In closing, I would like to thank everyone for all of the congratulatory messages, emails, phone calls, facebook posts/likes, etc. I would also like to thank all of the people who took the time to interview me and type up / record interviews. And finally, thanks to those who have given me help/guidance along the way, both before and after the race. A special thanks to the Kurvach family for hosting me the week before the race, to Kurvach's Grandma for feeding me so much good food in the days leading up to the race, to Coach Haldeman, Coach Hummel, Coach Newman, and Coach Warth for guiding me with my running, to my parents for showing me how to work hard, and to Coach Bradley for pushing me to run the race!
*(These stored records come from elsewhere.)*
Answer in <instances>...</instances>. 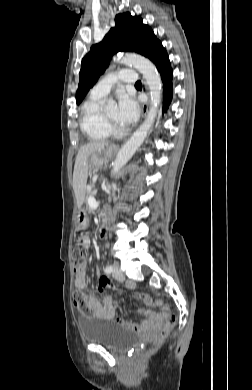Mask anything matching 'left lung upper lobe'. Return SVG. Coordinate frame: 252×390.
Listing matches in <instances>:
<instances>
[{
	"label": "left lung upper lobe",
	"instance_id": "5c2ea615",
	"mask_svg": "<svg viewBox=\"0 0 252 390\" xmlns=\"http://www.w3.org/2000/svg\"><path fill=\"white\" fill-rule=\"evenodd\" d=\"M159 42L153 30L142 23L140 17L129 12L115 17V27L104 39L91 47L81 62L80 79L76 102L81 103L87 92L97 82L117 52H135L148 57L153 46Z\"/></svg>",
	"mask_w": 252,
	"mask_h": 390
}]
</instances>
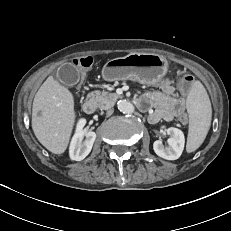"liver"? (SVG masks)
<instances>
[{
	"instance_id": "6515ba94",
	"label": "liver",
	"mask_w": 231,
	"mask_h": 231,
	"mask_svg": "<svg viewBox=\"0 0 231 231\" xmlns=\"http://www.w3.org/2000/svg\"><path fill=\"white\" fill-rule=\"evenodd\" d=\"M76 120L72 93L49 76L37 91L32 106V129L50 152L67 149Z\"/></svg>"
}]
</instances>
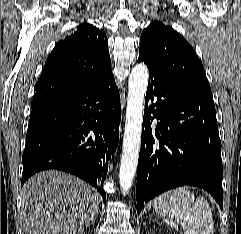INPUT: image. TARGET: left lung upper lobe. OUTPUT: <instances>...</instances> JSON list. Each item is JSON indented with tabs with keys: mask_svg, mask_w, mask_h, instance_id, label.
Instances as JSON below:
<instances>
[{
	"mask_svg": "<svg viewBox=\"0 0 241 234\" xmlns=\"http://www.w3.org/2000/svg\"><path fill=\"white\" fill-rule=\"evenodd\" d=\"M139 58L168 77L211 92L203 65L193 48L183 36L160 21L143 30Z\"/></svg>",
	"mask_w": 241,
	"mask_h": 234,
	"instance_id": "1",
	"label": "left lung upper lobe"
}]
</instances>
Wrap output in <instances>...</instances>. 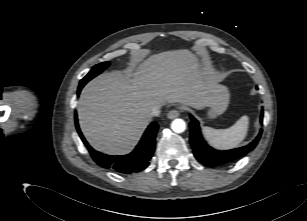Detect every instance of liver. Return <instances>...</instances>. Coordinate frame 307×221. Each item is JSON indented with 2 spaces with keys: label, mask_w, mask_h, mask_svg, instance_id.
I'll use <instances>...</instances> for the list:
<instances>
[{
  "label": "liver",
  "mask_w": 307,
  "mask_h": 221,
  "mask_svg": "<svg viewBox=\"0 0 307 221\" xmlns=\"http://www.w3.org/2000/svg\"><path fill=\"white\" fill-rule=\"evenodd\" d=\"M218 86L190 51L162 52L134 72L113 71L90 81L78 102L79 125L96 150L126 154L148 126L152 107L180 103L202 109L214 100Z\"/></svg>",
  "instance_id": "1"
}]
</instances>
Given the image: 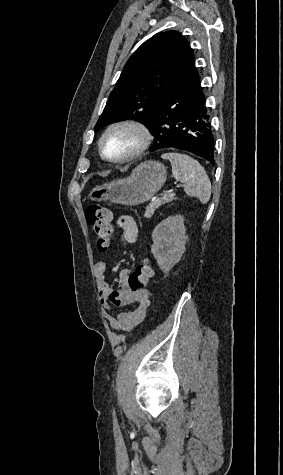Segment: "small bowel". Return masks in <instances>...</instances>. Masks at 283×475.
<instances>
[{"mask_svg": "<svg viewBox=\"0 0 283 475\" xmlns=\"http://www.w3.org/2000/svg\"><path fill=\"white\" fill-rule=\"evenodd\" d=\"M117 227L122 231L123 239L127 244H134L138 239V225L135 219L129 215H122L117 219ZM107 264L98 261L94 265V277L99 302L104 310V319L110 328L116 332H129L138 327L144 320L150 305V292L139 291L138 296H125L123 284H128L129 268H121L119 272L120 285L115 290L106 279ZM134 305L132 309L119 311L112 316L109 311L113 307Z\"/></svg>", "mask_w": 283, "mask_h": 475, "instance_id": "obj_1", "label": "small bowel"}]
</instances>
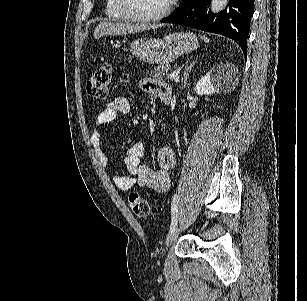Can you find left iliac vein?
<instances>
[{
    "label": "left iliac vein",
    "mask_w": 307,
    "mask_h": 301,
    "mask_svg": "<svg viewBox=\"0 0 307 301\" xmlns=\"http://www.w3.org/2000/svg\"><path fill=\"white\" fill-rule=\"evenodd\" d=\"M181 225H182V221L175 227V229L173 231H171L168 234V236L166 238V246L167 247L173 245L176 242V240L179 236V233L181 231Z\"/></svg>",
    "instance_id": "1"
}]
</instances>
And oh yeah, I want to say one more thing. The local newspaper wrote an article on me after the race. In that article they stated that I didn't know where this talent of mine came from. In support of this statement they noted that my parents were not real big in sports when they were growing up. So in some respects they are correct. It's true that I am the odd-ball in my family. I'm the only real competitive runner in the herd. And yet I think they missed something (no complaints to them…they wrote a fantastic article and I am grateful for that). I think my parents and my family as a whole has a lot of the qualities that make for a good ultra-marathoner, even if running isn't one of them. I'm talking about things like a strong work ethic, dedication, passion, determination, and a bit of "crazy". If you don't understand work ethic just spend a Saturday splitting wood with my Dad and Uncle Gene or try to keep up with my Mom as she juggles a teaching job, college courses for her masters degree, and entertaining family over the holidays. If the thought of passion is perplexing to you, then sit down and talk to my sister Ashley about her decision to pursue a career in social work. If that doesn't clear things up have a talk with my sister Leah about her job as an occupational therapist. If dedication or determination is still unclear to you, then take a look at my sister Kayla's report card. Finally, if you want a lesson on crazy, ask my Grandpa Koller to tell you the story of how he and my Grandma met. I'm telling you man, that "crazy" factor might be more important than people realize! After all, it's kind of what got me (and my family) here in the first place!